In a word Bastiat was a rationalist; he deduced his theory of limited government and economic harmony directly from an abstract theory of natural law and natural rights. While he was indefatigable in his demonstrations of the beneficial consequences that inevitably flow from freedom and exposure of the dis-coordinating actions of government, his ultimate justification for liberty lay in an essentialist concept of man abstracted from time and place. In his work on jurisprudence, The Law, Bastiat espouses an individualist view of law and justice that derives not from those natural propensities and passions, as in Hume and Smith, but from reason, and ultimately God: “Each person has a natural right—from God—to defend his person, his liberty and his property.”[42] It is just this that the anti-rationalists reject on the ground that ‘nature’ does not furnish us with a permanent and universal standard of conduct independently of experience. This means that whereas Bastiat deduced the relationship between the individual and government axiomatically from the first principle of liberty—that each man has the right to protect his life, liberty and property—the evolutionary approach suggests that the ideal working of a social system is too complex to be captured in a simple formula, that no abstract system of rules can be rationally devised which can accommodate all future unknown cases.
Herbert Spencer
In the writings of Herbert Spencer there are obvious indications of an evolutionary approach. For although in his early work Social Statics (1851) he appears to have deduced the system of laissez faire from a doctrine of natural rights, couched in the form of the Law of Equal Freedom, the idea of the spontaneous evolution of rules and institutions came to dominate his social thought. In his Social Statics, The Man versus the State (1881), and his sociological writings there are numerous examples of his commitment to a form of reasoning we associate with spontaneous order. He stresses that societies develop (from militant to industrial) without design and according to laws which operate independently of man’s will; that a market allocation, specialization, and the division of labor spontaneously develop to man’s advantage; that reformers mistakenly treat a society as a ‘manufacture’ which can be manipulated by rationalist planners when it is in fact a ‘growth’; and that proper social science requires an exploration of the long-term and unintended consequences of human action. Furthermore his normative ethics were of a complex consequentialist kind. The Law of Equal Freedom was justified because it was consistent with the long-run happiness of men: what he objected to was that constructivistic rationalist utilitarianism which tried to measure the immediate effects of rules and policies. It was a fundamental tenet of Spencer that the complexity of a social order precludes this kind of calculation.

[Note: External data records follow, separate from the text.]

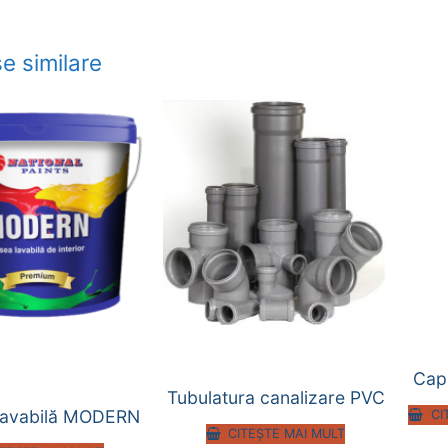
e similare
Cap
Tubulatura canalizare PVC
lavabilă MODERN
CI
CITEȘTE MAI MULT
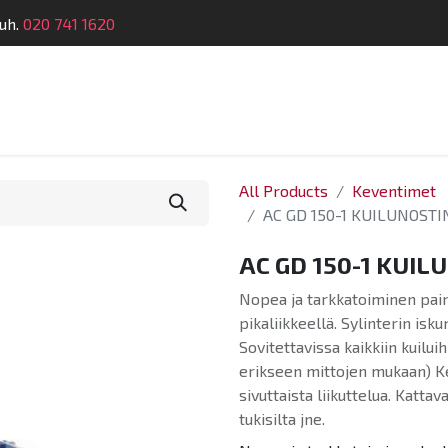
uh.
020 741 1620
Suunnittelu
Koulutus
Laitehuolto
Dymatro
All Products
Keventimet
AC GD 150-1 KUILUNOSTI
AC GD 150-1 KUIL
Nopea ja tarkkatoiminen pai
pikaliikkeellä. Sylinterin is
Sovitettavissa kaikkiin kuilui
erikseen mittojen mukaan) Ke
sivuttaista liikuttelua. Kattav
tukisilta jne.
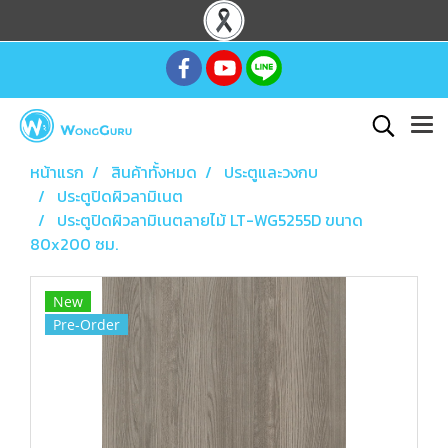
หน้าแรก
สินค้าทั้งหมด
ประตูและวงกบ
ประตูปิดผิวลามิเนต
ประตูปิดผิวลามิเนตลายไม้ LT-WG5255D ขนาด
80x200 ซม.
New
Pre-Order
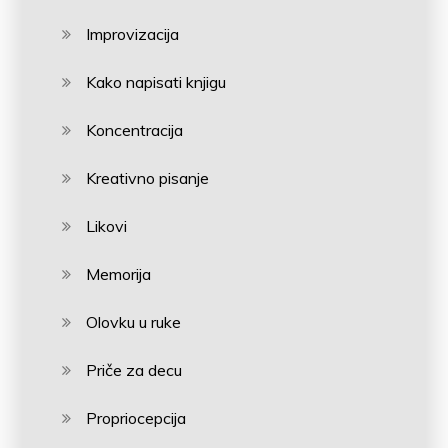
Improvizacija
Kako napisati knjigu
Koncentracija
Kreativno pisanje
Likovi
Memorija
Olovku u ruke
Priče za decu
Propriocepcija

It is curious why Hayek should pay so little attention to Spencer’s social science and philosophy. What is even more remarkable is that the influence of evolution had a corrosive effect on both their systems. For if the criterion of social value is survival in an evolutionary process, what can be said against those institutions which, although they may embody anti-liberal values, have survived? Spencer was faced with this problem during his lifetime because of the rise and political success of socialist evolution. As we shall see below, Hayek is faced with the problem that undesigned institutions may develop in a number of different ways, including anti-liberal ways.